**DIRECTIVE A:** Decide whether each statement agrees with the excerpt on valuing partial ownership interests, answering yes or no and quoting the deciding words: (i) Procedural Guidelines are binding on business appraisers; (ii) the fourth musing examines guidance in the ASA Business Valuation Standards; (iii) the answer on complying with USPAP depends on which certifications an appraiser holds.
**DIRECTIVE B:** Print, word for word, the passage of the excerpt on valuing partial ownership interests that begins at the words containing "My current series" and stops after "appraisers might hold.".

**PAGE EXCERPT:**
▽

Mercer’s Musings #4: Factors to Consider in Valuing Partial Ownership Interests

My current series of blog posts is titled “Mercer’s Musings.”  In the first three “musings,” I addressed USPAP and the Internal Revenue Service and concluded that the answer to the question of whether to comply with USPAP is “Why not?”  And the answer holds regardless of any certifications appraisers might hold.

The second and third musings address the issue of marketability discounts and conclude that it is not possible to comply with any valuation standards, whether USPAP or not, using only averages of restricted stock studies as a basis for “guessing” marketability discounts.  The third musing illustrates the depth of analysis necessary to reasonably address the complexities and nuances in valuing illiquid minority interests of private companies.  The first three musings are linked here for ease of reference.

This fourth musing examines the guidance found in “Procedural Guideline -2 (PG – 2) Valuation of Partial Ownership Interests” in the ASA Business Valuation Standards.  Procedural Guidelines (PG) are designed to provide more detailed guidance for consideration by business appraisers than found in the base standards themselves.  Procedural Guidelines are not binding, but they are instructive of the degree of analysis that might be considered.

△

Extracted page text data

▽

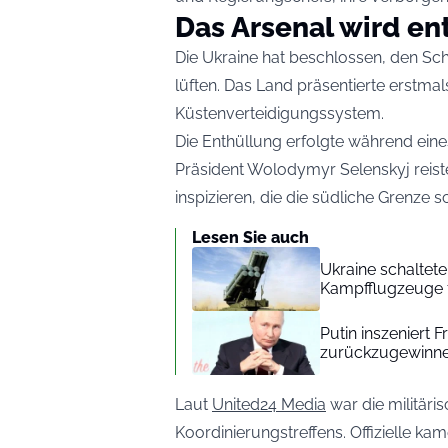
Das Arsenal wird ent
Die Ukraine hat beschlossen, den Sch
lüften. Das Land präsentierte erstma
Küstenverteidigungssystem.
Die Enthüllung erfolgte während ein
Präsident Wolodymyr Selenskyj reiste 
inspizieren, die die südliche Grenze s
Lesen Sie auch
Ukraine schaltet
Kampfflugzeuge f
Putin inszeniert
zurückzugewinn
Laut
United24 Media
war die militäri
Koordinierungstreffens. Offizielle 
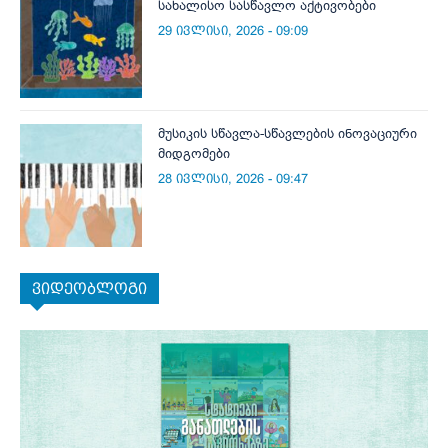
სახალისო სასწავლო აქტივობები
29 ივლისი, 2026 - 09:09
მუსიკის სწავლა-სწავლების ინოვაციური
მიდგომები
28 ივლისი, 2026 - 09:47
ვიდეობლოგი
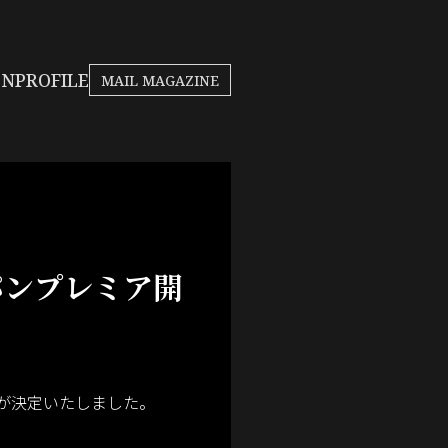
bsite
ON
PROFILE
MAIL MAGAZINE
ャパンプレミア開
開催が決定いたしました。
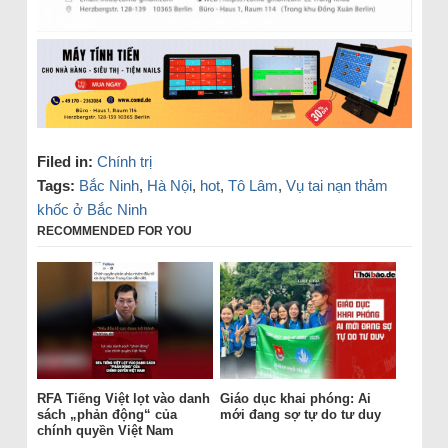
Filed in:
Chính trị
Tags:
Bắc Ninh
,
Hà Nội
,
hot
,
Tô Lâm
,
Vụ tai nạn thảm
khốc ở Bắc Ninh
RECOMMENDED FOR YOU
RFA Tiếng Việt lọt vào danh
Giáo dục khai phóng: Ai
sách „phản động“ của
mới đang sợ tự do tư duy
chính quyền Việt Nam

△

**ANSWER SPACE A:**
(i) No: "Procedural Guidelines are not binding"
(ii) Yes: "This fourth musing examines the guidance found in “Procedural Guideline -2 (PG – 2) Valuation of Partial Ownership Interests” in the ASA Business Valuation Standards"
(iii) No: "the answer holds regardless of any certifications appraisers might hold"

**ANSWER SPACE B:**
My current series of blog posts is titled “Mercer’s Musings.”  In the first three “musings,” I addressed USPAP and the Internal Revenue Service and concluded that the answer to the question of whether to comply with USPAP is “Why not?”  And the answer holds regardless of any certifications appraisers might hold.